The research team has provided the first evidence that dopamine is responsible for musical bliss.

Neuroscientist Robert Zatorre, who led the research team at the Montreal Neurological Institute, said the findings helped explain why music was important throughout history and across cultures.

"Music has such deep roots in the brain that it engages this biologically ancient system," says Zatorre, explaining how dopamine generates the sensation of pleasure in the striatum, a primitive region deep in the brain.

"For reasons that we don't entirely understand, somehow music was able to kick in with the same system," Zatorre says. "And that gives it power that it might not otherwise have."

Illicit drugs hijack the dopamine system, which is what makes the drugs so addictive. But Zatorre sees little danger in listening to too much music.

Zatorre stated in an interview with the Montreal Gazette, "If you are hooked on music, it won't cause you to waste away, it won't give you health problems.
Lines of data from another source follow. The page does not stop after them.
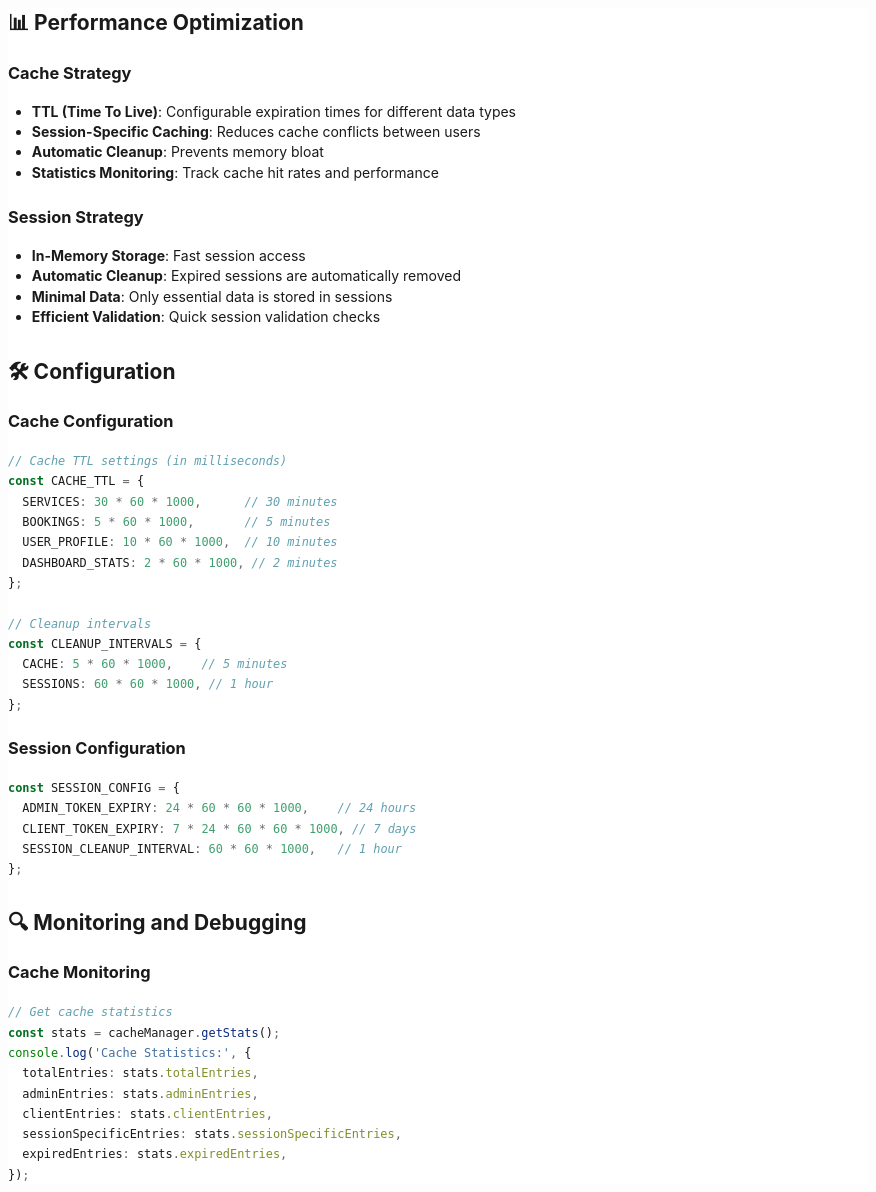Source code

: ## 📊 **Performance Optimization**

### **Cache Strategy**
- **TTL (Time To Live)**: Configurable expiration times for different data types
- **Session-Specific Caching**: Reduces cache conflicts between users
- **Automatic Cleanup**: Prevents memory bloat
- **Statistics Monitoring**: Track cache hit rates and performance

### **Session Strategy**
- **In-Memory Storage**: Fast session access
- **Automatic Cleanup**: Expired sessions are automatically removed
- **Minimal Data**: Only essential data is stored in sessions
- **Efficient Validation**: Quick session validation checks

## 🛠 **Configuration**

### **Cache Configuration**
```typescript
// Cache TTL settings (in milliseconds)
const CACHE_TTL = {
  SERVICES: 30 * 60 * 1000,      // 30 minutes
  BOOKINGS: 5 * 60 * 1000,       // 5 minutes
  USER_PROFILE: 10 * 60 * 1000,  // 10 minutes
  DASHBOARD_STATS: 2 * 60 * 1000, // 2 minutes
};

// Cleanup intervals
const CLEANUP_INTERVALS = {
  CACHE: 5 * 60 * 1000,    // 5 minutes
  SESSIONS: 60 * 60 * 1000, // 1 hour
};
```

### **Session Configuration**
```typescript
const SESSION_CONFIG = {
  ADMIN_TOKEN_EXPIRY: 24 * 60 * 60 * 1000,    // 24 hours
  CLIENT_TOKEN_EXPIRY: 7 * 24 * 60 * 60 * 1000, // 7 days
  SESSION_CLEANUP_INTERVAL: 60 * 60 * 1000,   // 1 hour
};
```

## 🔍 **Monitoring and Debugging**

### **Cache Monitoring**
```typescript
// Get cache statistics
const stats = cacheManager.getStats();
console.log('Cache Statistics:', {
  totalEntries: stats.totalEntries,
  adminEntries: stats.adminEntries,
  clientEntries: stats.clientEntries,
  sessionSpecificEntries: stats.sessionSpecificEntries,
  expiredEntries: stats.expiredEntries,
});
```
On the contrary, it probably enhances your health."

Only instrumental music was used in the study, which shows that the dopamine response doesn't depend on voices, said researcher Valorie Salimpoor. She added that further work is needed to find out how voices might contribute to the feeling of pleasure when listening to music, msnbc.com reported.

The study used people who get the chills, a sign of intense nervous-system arousal, when listening to music. Of the more than 200 individuals who volunteered, 10 people were eventually selected to undergo the brain scans that cost a few thousand dollars each.
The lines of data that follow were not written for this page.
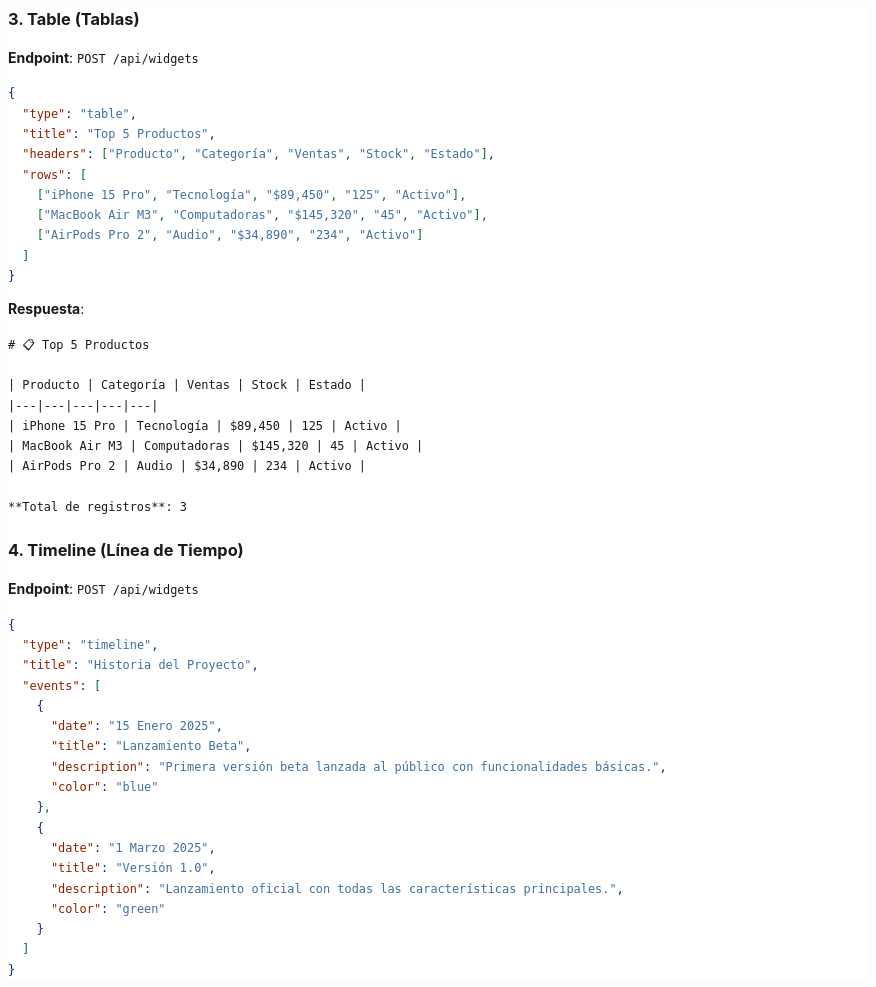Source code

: ### 3. Table (Tablas)

**Endpoint**: `POST /api/widgets`

```json
{
  "type": "table",
  "title": "Top 5 Productos",
  "headers": ["Producto", "Categoría", "Ventas", "Stock", "Estado"],
  "rows": [
    ["iPhone 15 Pro", "Tecnología", "$89,450", "125", "Activo"],
    ["MacBook Air M3", "Computadoras", "$145,320", "45", "Activo"],
    ["AirPods Pro 2", "Audio", "$34,890", "234", "Activo"]
  ]
}
```

**Respuesta**:
```
# 📋 Top 5 Productos

| Producto | Categoría | Ventas | Stock | Estado |
|---|---|---|---|---|
| iPhone 15 Pro | Tecnología | $89,450 | 125 | Activo |
| MacBook Air M3 | Computadoras | $145,320 | 45 | Activo |
| AirPods Pro 2 | Audio | $34,890 | 234 | Activo |

**Total de registros**: 3
```

### 4. Timeline (Línea de Tiempo)

**Endpoint**: `POST /api/widgets`

```json
{
  "type": "timeline",
  "title": "Historia del Proyecto",
  "events": [
    {
      "date": "15 Enero 2025",
      "title": "Lanzamiento Beta",
      "description": "Primera versión beta lanzada al público con funcionalidades básicas.",
      "color": "blue"
    },
    {
      "date": "1 Marzo 2025",
      "title": "Versión 1.0",
      "description": "Lanzamiento oficial con todas las características principales.",
      "color": "green"
    }
  ]
}
```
The volunteers agreed to undergo brain scans while listening to music they selected. The music ranged from techno to folk to classical. Brain scans revealed where and when their brains released dopamine as they listened to music.

PET scans showed the participants' brains pumped out more dopamine in a region called the striatum when listening to favorite pieces of music than when hearing other pieces. Functional MRI scans showed where and when those releases happened.

An expert on music and the brain at Harvard Medical School, Dr. Gottfried Schlaug, called the study "remarkable" for the combination of techniques it used.

Recent research shows that music isn't the only cultural experience that affects the brain. Other research showed a link when people studied artwork.

The McGill study was published in the latest edition of the journal Nature Neuroscience.